Maintien en détention du journaliste Amadou Diouldé : réaction du coordinateur du COSADD

Amadou Diouldé Diallo, journaliste sportif et historien

Comme annoncé précédemment, le journaliste et historien guinéen, Amadou Diouldé Diallo, ne pourra pas sortir de prison ce mercredi, 28 avril 2021. Le tribunal de première instance de Dixinn n’a finalement pas rendu sa décision, qui était attendue aujourd’hui et qui devait permettre au doyen de la presse sportive de Guinée de recouvrer sa liberté. Le boycott des audiences par les avocats, qui soutiennent la grève des huissiers de justice, serait la raison de cette situation. Une situation que regrette profondément le Collectif pour soutien à Amadou Diouldé Diallo.

« Nous regrettons très fort que le doyen Amadou Diouldé Diallo ne puisse pas se retrouver aujourd’hui avec sa famille. Parce que toute la presse, tout le monde était unanime qu’il allait sortir de prison aujourd’hui. Vous avez suivi le président de la HAC lui-même qui a dit que la journée mondiale de la liberté de la presse (le 3 mai) ne devrait pas trouver un journaliste en prison. Et malheureusement, c’est ce qui risque d’arriver parce que lui-même (le président de la HAC, ndlr) ne s’est pas trop bougé pour éviter cela », a réagi Sayon Camara, le coordinateur du COSADD.
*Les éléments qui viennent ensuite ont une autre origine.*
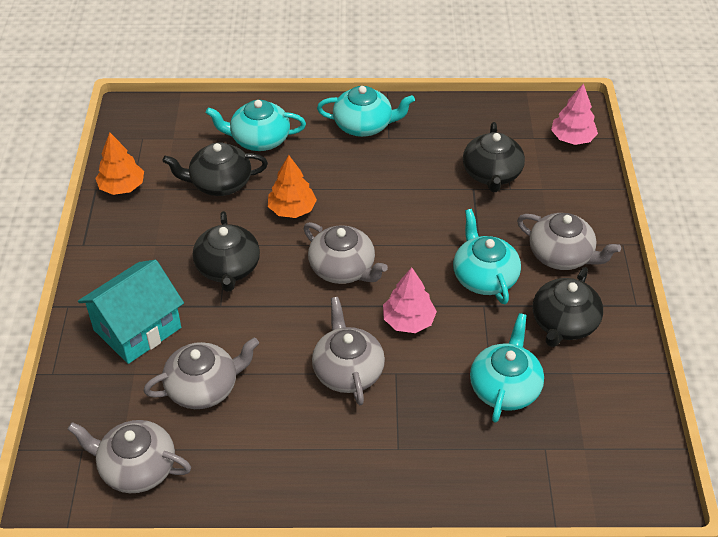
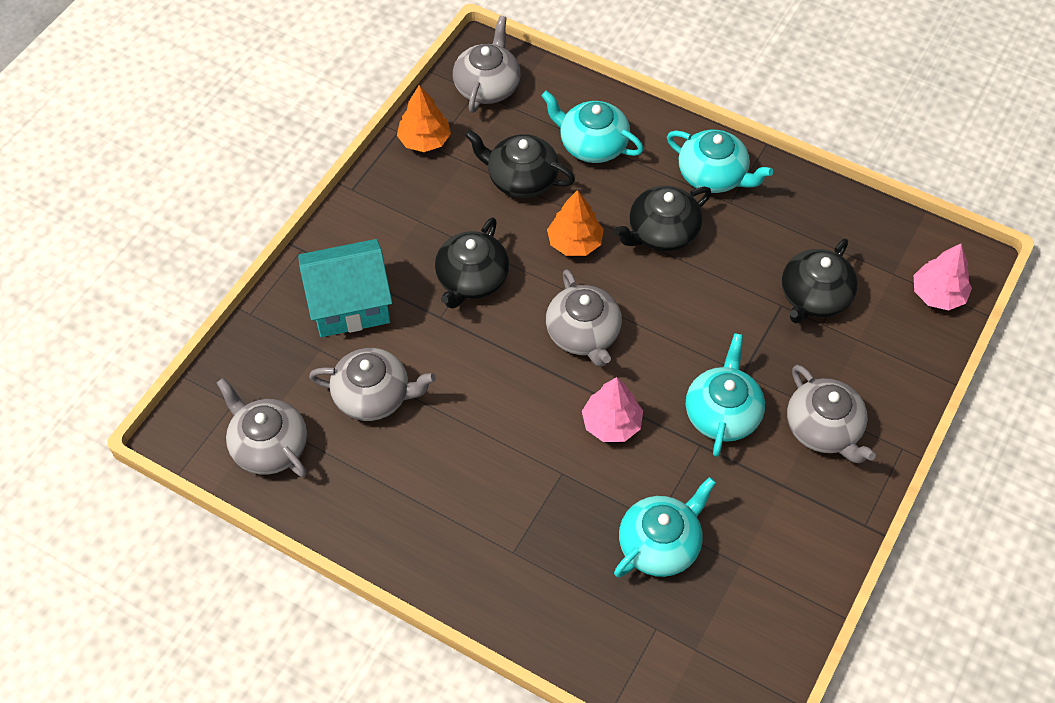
camera: 30 degrees right, 10 degrees up
(348, 371) = (517, 447): grey teapot -> grey teapot (487, 86)
(563, 323) = (770, 506): black teapot -> black teapot (662, 232)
Le journaliste annonce que sa structure va reprendre immédiatement ses actions pour réclamer la libération du doyen Amadou Diouldé Diallo. « Dès après notre sortie de cette cour, nous allons reprendre le flambeau et mettre encore la pression. On a pensé que la première pression qu’on a faite suffisait pour amener les autorités de Conakry à appliquer la loi L002 relative à la liberté de la presse. Mais comme nous constatons que cela n’est pas volonté, nous allons reprendre notre travail qui consiste à interpeller, à rappeler que jusqu’à présent, le journaliste Amadou Diouldé Diallo est en prison de façon illégale », a dit Sayon Camara.

Arrêté le 27 février 2021, à Conakry, Amadou Diouldé Diallo a passé 48 heures de garde à vue dans les locaux de la police judiciaire, avant d’être placé sous mandat de dépôt à la Maison centrale de Conakry. Depuis, plusieurs voix se sont élevées en Guinée et à l’étranger pour dénoncer son incarcération en violation de la loi L002 portant liberté de la presse en République. Car cette loi ne prévoit pas de peine privative de liberté pour les délits commis par voie de presse. Pourtant, les propos d’Amadou Diouldé qui sont incriminés ont été tenus dans une émission de radio.